Species of gastropod

Leucosyrinx melvilli is a species of sea snail, a marine gastropod mollusc in the family Pseudomelatomidae, the turrids and allies.

==Description==
The length of the shell attains 62 mm, its diameter 20 mm.

(Original description) The thin, shortly fusiform shell has a long spire. It is light yellowish red-brown. The protoconch is wanting. The 11 subsequent whorls are angularly convex, concave above, lower part with very oblique, somewhat irregular ribs, forming small tubercles on the upper whorls, thick folds on the lower ones. These ribs are not visible in the excavation, their number is 22 on the body whorl. tTe whole shell is covered with fine growth striae, intermingled with some coarser ones and very numerous, waved, spiral lirae, as well on the ribs as in the interstices and in the subsutural excavation. The body whorl is rapidly attenuated below periphery, ending in a rather short, relatively very slender siphonal canal, which is nearly white and sculptured with spirals in the same manner as the rest of shell. The aperture is oval, with a blunt angle above. The peristome is thin, fragile, the sinus according to growth lines probably wide, but not very deep. The columellar margin is regularly curved, but suddenly directed to the left, at the entrance of the siphonal canal, which is contortedly directed to the left. The columellar margin shows a white layer of enamel. The interior of the aperture is brown and smooth.
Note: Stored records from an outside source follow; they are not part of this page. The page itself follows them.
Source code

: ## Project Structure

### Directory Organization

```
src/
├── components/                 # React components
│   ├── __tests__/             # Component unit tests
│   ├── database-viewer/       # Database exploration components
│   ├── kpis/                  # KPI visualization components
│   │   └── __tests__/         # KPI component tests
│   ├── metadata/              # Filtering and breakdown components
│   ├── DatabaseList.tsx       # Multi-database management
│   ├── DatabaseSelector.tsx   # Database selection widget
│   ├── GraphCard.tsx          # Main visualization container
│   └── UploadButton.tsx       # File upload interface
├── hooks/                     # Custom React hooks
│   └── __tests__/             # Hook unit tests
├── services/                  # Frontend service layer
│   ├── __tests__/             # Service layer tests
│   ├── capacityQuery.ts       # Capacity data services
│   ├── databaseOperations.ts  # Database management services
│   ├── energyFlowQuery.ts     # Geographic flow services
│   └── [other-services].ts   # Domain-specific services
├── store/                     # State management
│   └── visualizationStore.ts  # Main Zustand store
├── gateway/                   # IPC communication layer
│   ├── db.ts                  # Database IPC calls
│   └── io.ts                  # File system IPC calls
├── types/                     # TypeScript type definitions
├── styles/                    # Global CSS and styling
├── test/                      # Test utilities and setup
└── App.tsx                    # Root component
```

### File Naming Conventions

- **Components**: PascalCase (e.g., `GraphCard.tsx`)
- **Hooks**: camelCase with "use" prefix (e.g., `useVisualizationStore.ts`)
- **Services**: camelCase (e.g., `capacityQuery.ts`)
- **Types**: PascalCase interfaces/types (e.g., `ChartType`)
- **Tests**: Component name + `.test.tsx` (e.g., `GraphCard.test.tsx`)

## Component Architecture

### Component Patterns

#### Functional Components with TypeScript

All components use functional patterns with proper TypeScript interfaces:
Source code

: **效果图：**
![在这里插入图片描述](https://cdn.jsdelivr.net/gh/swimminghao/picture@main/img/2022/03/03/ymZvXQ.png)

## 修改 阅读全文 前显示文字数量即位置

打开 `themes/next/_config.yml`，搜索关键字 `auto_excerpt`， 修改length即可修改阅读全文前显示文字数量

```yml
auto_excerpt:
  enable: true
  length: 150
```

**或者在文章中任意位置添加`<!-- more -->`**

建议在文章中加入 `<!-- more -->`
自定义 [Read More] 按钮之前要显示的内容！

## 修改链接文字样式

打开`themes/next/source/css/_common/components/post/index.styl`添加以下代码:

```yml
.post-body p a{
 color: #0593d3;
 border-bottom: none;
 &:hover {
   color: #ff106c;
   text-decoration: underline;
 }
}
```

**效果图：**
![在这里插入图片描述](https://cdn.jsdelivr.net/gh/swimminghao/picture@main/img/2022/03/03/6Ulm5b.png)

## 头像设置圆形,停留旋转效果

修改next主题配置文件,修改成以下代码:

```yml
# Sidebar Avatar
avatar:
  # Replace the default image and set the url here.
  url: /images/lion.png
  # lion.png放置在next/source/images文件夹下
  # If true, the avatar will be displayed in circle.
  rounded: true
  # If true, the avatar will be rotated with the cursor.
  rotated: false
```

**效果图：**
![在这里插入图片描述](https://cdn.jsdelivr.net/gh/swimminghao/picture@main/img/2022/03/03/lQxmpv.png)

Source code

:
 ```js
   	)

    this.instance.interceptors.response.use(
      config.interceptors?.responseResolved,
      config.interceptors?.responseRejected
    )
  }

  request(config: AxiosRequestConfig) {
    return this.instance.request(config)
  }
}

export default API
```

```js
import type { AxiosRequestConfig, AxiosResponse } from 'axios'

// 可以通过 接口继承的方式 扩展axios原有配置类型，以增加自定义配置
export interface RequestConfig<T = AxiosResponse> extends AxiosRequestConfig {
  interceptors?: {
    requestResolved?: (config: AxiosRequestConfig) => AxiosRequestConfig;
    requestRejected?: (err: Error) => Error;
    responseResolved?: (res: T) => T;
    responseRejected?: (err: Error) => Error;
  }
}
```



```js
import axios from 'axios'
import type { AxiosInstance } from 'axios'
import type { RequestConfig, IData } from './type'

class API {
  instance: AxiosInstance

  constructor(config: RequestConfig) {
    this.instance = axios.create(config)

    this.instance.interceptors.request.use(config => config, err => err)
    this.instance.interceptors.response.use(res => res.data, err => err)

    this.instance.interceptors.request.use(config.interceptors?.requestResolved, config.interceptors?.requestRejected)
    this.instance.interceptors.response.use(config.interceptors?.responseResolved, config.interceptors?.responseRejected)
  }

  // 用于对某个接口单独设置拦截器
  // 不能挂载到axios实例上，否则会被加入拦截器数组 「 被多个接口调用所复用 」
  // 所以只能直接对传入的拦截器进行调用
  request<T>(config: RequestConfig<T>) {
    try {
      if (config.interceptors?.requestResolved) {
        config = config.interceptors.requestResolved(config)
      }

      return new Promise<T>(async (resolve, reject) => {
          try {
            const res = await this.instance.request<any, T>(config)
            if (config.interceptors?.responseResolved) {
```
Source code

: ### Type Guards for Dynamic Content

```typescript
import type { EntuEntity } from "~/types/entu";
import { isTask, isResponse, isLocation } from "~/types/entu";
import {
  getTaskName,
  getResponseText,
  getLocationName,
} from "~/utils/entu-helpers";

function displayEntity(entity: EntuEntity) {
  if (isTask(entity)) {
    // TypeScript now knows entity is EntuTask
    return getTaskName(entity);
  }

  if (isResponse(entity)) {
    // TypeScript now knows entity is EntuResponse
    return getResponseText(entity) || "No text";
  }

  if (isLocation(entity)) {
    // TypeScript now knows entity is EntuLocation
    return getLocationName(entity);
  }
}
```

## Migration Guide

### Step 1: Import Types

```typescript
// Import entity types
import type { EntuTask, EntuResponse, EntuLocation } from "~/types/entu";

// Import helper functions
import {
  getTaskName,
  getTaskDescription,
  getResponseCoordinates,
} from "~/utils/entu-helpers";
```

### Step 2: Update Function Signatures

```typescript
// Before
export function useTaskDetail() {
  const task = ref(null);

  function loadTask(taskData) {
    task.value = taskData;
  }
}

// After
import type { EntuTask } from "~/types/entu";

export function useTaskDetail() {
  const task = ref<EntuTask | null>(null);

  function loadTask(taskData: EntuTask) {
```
This species exhibits similarities to Leucosyrinx jeedara from Australia, albeit with notable differences in size (up to 62 mm versus 31 mm), a lower body whorl, a taller spire, and a cream coloration. Given that the anal sinus shape aligns more closely with species of Leucosyrinx than with Comitas, transferring the species to the former genus was proposed.

==Distribution==
This marine species occurs in the Timor Sea, near Indonesia at a depth of 918 m.